* What you will do *
Duplicate the passage of the binary tree construction write-up verbatim, beginning at the words "Recursively reconstruct the" and stopping after the words "Time Complexity: O(n)".

* Document passage *
========================================

LeetCode Solutions Blog

Construct Binary Tree from Inorder and Postorder Traversal

Number: 106

Difficulty: Medium

Paid? No

Problem Description

Given the inorder and postorder traversal arrays of a binary tree (with unique node values), construct and return the binary tree.

Key Insights

The last element of the postorder array is always the root.
Finding the index of the root in the inorder array splits the tree into left and right subtrees.
Recursively reconstruct the tree using the divided inorder arrays and corresponding segments of the postorder array.
Use a hash table (or dictionary) to quickly locate the index of any value in the inorder array.

Space and Time Complexity

Time Complexity: O(n)
Space Complexity: O(n) (Space is used for the recursive call stack and extra hash table)

Solution

We can solve the problem by leveraging the observation that in postorder traversal, the last element is the root of the current subtree. After identifying the root, we locate its index in the inorder array which partitions the array into left and right subtrees. A hash table is used for fast lookup of the root index in the inorder sequence. We then recursively apply the same process for left and right subtrees, carefully managing indices to maintain alignment between the inorder and postorder arrays.

Code Solutions

# Definition for a binary tree node.
class TreeNode:
    def __init__(self, val=0, left=None, right=None):
        self.val = val         # Node's value
        self.left = left       # Left child
        self.right = right     # Right child

class Solution:
    def buildTree(self, inorder: list[int], postorder: list[int]) -> TreeNode:
        # Create a dictionary to map value -> index in the inorder array for O(1) lookup
        inorder_index_map = {value: idx for idx, value in enumerate(inorder)}
        
        # Recursive helper function that builds the tree
        def build(left_in, right_in, left_post, right_post):
            if left_in > right_in or left_post > right_post:
                return None
                
            # Last element in current postorder range is root
            root_val = postorder[right_post]
            root = TreeNode(root_val)
            
            # Find the index of the root in inorder traversal
            index = inorder_index_map[root_val]
            # Number of nodes in left subtree
            left_count = index - left_in
            
            # Construct left subtree using the corresponding subarrays
            root.left = build(left_in, index - 1, left_post, left_post + left_count - 1)
            # Construct right subtree using the corresponding subarrays
            root.right = build(index + 1, right_in, left_post + left_count, right_post - 1)
            
            return root
        
        # Initiate the recursive function with proper indices
        return build(0, len(inorder) - 1, 0, len(postorder) - 1)
        
# Example usage:
# sol = Solution()
# tree = sol.buildTree([9,3,15,20,7], [9,15,7,20,3])

========================================

* Data shown *

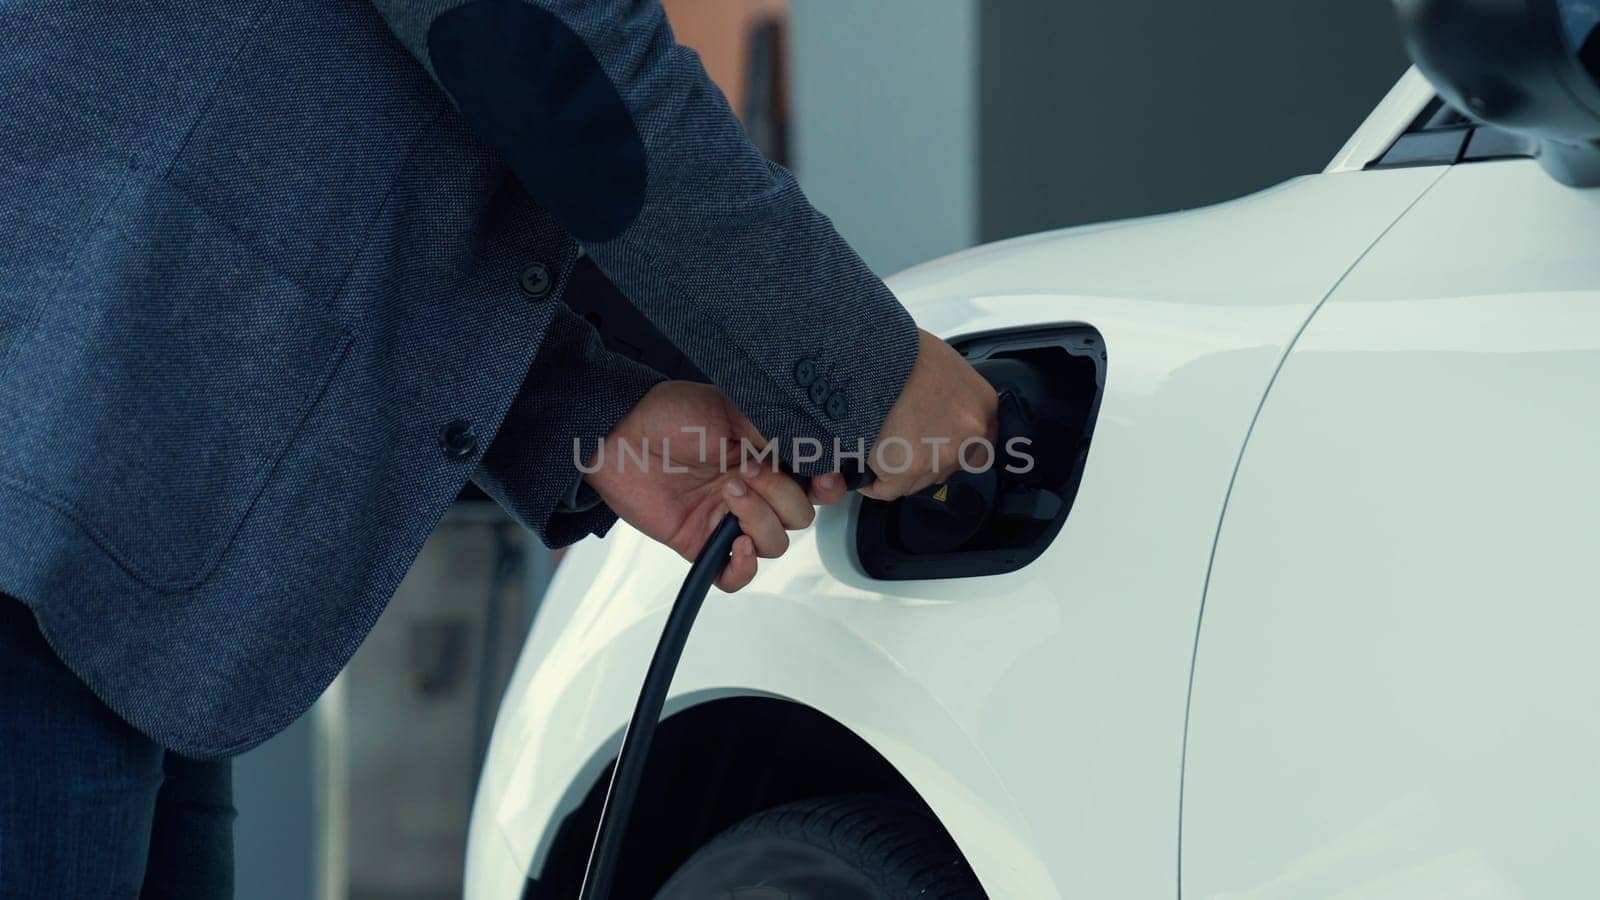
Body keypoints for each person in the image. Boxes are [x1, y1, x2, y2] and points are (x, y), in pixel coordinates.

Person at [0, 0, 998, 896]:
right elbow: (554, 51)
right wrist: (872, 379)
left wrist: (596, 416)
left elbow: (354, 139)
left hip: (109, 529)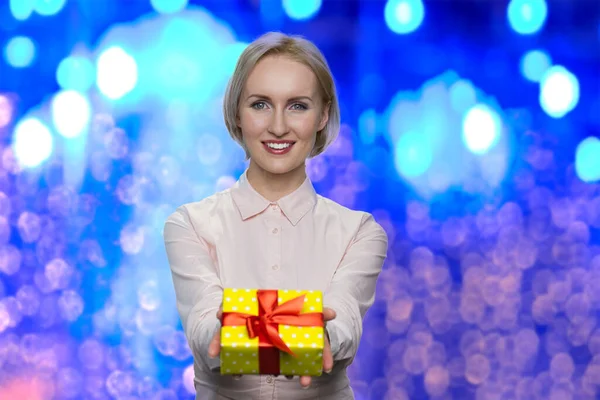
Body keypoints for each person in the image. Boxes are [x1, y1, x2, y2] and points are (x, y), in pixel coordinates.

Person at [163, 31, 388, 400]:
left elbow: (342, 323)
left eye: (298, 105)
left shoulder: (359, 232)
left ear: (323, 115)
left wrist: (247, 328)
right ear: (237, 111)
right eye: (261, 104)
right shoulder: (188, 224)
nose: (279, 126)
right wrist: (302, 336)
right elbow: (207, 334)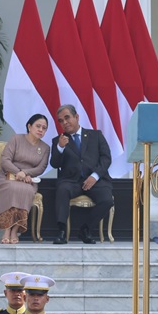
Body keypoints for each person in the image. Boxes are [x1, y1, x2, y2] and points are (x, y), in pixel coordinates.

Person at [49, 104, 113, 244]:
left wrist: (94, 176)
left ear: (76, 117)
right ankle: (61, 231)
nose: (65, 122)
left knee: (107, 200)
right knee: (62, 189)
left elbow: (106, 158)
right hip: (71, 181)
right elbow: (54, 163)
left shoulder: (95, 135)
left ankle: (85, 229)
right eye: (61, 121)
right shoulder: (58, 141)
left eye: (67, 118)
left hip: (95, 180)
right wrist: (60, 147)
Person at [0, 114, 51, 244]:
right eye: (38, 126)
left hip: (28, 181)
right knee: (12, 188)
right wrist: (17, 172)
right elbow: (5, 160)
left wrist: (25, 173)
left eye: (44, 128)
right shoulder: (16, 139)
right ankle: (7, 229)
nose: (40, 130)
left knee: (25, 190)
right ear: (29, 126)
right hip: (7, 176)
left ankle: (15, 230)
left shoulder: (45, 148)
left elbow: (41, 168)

========================================

* Finished exercise *
Recursively reconstruct the tree using the divided inorder arrays and corresponding segments of the postorder array.
Use a hash table (or dictionary) to quickly locate the index of any value in the inorder array.

Space and Time Complexity

Time Complexity: O(n)